Обмеление устьев рек может оказывать вредное влияние на ход рыбы по двум обстоятельствам: или мели становятся на пути рыбы таким препятствием, которое заграждает для нея доступ в реку; или река, задерживаемая мелями и, разливаясь широко, течет настолько медленно, что рыба не может разыскать входа в реку, так как не может чувствовать столь медленнаго течения. Первое обстоятельство не может иметь значения в р. Селенге; с одной стороны, большая часть проходных рыб, пробираясь к нерестовым местам, преодолевает нередко небольшие водопады и пороги; рыбы идут вверх по реке и по таким мелким местам, где вода не может прикрывать их тела, так что спинной плавник выставляется из воды; с другой стороны, Селенга в своем нижнем течении представляет настолько глубокую реку, что по ней, как сказано выше, свободно ходят суда и пароходы, а наиболее мелкия места не менее семи четвертей аршина. Что касается втораго обстоятельства, то оно также не может оказывать вреднаго влияния на ход рыбы. Селенга впадает в самой узкой части Байкала (всего 20 верст, по Черскому), и потому не может не оказывать массой приносимой воды влияния на передвижение воды в самом Байкале и тем делать заметным свое присутствие в озере на более или менее значительное разстояние от своего устья.
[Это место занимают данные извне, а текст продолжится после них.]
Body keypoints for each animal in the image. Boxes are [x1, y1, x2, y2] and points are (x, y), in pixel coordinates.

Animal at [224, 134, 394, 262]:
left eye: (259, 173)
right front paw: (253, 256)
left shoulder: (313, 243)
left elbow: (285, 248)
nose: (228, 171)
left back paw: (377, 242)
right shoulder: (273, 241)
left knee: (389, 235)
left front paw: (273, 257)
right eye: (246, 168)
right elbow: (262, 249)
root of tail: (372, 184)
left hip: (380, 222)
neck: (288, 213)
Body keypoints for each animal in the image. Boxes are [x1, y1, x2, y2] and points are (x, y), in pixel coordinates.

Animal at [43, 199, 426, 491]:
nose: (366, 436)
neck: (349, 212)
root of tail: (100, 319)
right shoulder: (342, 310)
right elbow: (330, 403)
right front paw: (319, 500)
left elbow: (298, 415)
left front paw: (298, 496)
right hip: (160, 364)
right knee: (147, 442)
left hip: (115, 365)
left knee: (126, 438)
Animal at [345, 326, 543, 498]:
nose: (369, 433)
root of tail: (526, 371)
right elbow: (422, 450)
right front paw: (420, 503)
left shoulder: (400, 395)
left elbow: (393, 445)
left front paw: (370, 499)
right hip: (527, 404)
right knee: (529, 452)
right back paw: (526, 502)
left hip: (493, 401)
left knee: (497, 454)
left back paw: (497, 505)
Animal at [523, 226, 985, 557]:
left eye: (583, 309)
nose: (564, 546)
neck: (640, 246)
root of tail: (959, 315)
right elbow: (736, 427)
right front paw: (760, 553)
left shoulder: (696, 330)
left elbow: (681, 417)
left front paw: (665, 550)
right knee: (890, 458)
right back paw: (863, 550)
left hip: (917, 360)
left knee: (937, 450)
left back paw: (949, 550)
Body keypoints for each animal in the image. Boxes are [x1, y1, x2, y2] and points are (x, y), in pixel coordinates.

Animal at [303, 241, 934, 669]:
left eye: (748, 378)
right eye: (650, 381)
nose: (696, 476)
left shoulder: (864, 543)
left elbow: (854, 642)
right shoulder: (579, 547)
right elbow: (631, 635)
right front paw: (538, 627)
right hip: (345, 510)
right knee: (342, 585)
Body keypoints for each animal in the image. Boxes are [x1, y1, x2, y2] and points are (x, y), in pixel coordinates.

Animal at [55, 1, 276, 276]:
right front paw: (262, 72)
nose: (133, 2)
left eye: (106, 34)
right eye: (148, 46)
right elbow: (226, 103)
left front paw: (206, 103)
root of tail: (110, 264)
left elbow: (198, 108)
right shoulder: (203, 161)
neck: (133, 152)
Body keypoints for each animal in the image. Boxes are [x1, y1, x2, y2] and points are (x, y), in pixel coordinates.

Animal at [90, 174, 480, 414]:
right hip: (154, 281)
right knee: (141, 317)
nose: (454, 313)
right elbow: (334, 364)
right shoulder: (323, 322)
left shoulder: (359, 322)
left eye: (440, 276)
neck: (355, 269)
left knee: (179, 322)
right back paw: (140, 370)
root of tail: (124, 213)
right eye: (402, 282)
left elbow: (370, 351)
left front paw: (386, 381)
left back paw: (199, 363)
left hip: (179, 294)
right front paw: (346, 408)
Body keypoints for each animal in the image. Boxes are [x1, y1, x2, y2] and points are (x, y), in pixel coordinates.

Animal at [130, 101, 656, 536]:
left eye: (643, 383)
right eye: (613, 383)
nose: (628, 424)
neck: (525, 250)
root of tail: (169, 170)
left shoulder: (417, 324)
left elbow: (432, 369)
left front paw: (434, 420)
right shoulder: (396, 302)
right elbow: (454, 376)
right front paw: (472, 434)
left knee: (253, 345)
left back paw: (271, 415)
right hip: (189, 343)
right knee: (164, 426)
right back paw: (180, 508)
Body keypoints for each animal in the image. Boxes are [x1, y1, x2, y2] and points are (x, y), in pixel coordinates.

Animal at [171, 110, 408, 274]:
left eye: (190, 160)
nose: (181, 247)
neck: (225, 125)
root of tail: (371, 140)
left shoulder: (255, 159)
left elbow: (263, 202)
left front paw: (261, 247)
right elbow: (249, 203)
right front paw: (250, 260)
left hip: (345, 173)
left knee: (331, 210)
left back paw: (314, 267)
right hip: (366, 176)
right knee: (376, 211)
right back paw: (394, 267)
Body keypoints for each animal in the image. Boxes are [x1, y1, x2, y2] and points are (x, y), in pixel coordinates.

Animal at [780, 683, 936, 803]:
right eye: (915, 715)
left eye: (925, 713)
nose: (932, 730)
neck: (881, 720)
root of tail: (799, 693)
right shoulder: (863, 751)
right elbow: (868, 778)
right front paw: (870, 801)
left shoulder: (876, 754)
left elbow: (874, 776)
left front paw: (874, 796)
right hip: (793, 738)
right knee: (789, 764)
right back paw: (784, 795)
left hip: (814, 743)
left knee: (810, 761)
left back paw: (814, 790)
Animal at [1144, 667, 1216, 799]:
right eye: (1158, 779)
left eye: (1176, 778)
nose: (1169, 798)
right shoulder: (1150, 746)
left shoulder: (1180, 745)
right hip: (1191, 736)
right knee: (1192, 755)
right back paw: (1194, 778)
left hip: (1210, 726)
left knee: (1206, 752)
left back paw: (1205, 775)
И действительно, местные рыбаки знают, что около Боярской станции, верстах в сорока от устья Селенги к югу, существует течение воды в Байкале; выкинутые невода имеют постоянно поступательное движение вдоль берега; это движение должно быть расчитано башлыком, в противном случае невод вынесет из
41
пределов тони и насадит его на колоду или камень. Местным рыбакам известно также, что омули, находясь еще в Байкале, могут различать не только Селенгинскую воду, но и Удинскую, смешивающуюся с Селенгинской в разстоянии 150 верст от Байкала; Удинской воды омули не любят, говорят рыбаки, и когда прибыль воды в Селенге зависит от разлива Уды, то омули не идут из озера в реку. Все эти данныя, мне кажется, настолько убедительныя, что заявлять о гибельном влиянии обмеления Селенги на запасы омуля в Байкале пока нет основания.
42
ПУБЛИКАЦИЯ: Сабуров Н.Н. Об омуле и о состоянии рыбопромышленности на Байкале // Известия Восточно-Сибирского отдела Императорского Русского географического общества, т. XIX, № 5. Иркутск, 1889. С. 1-42.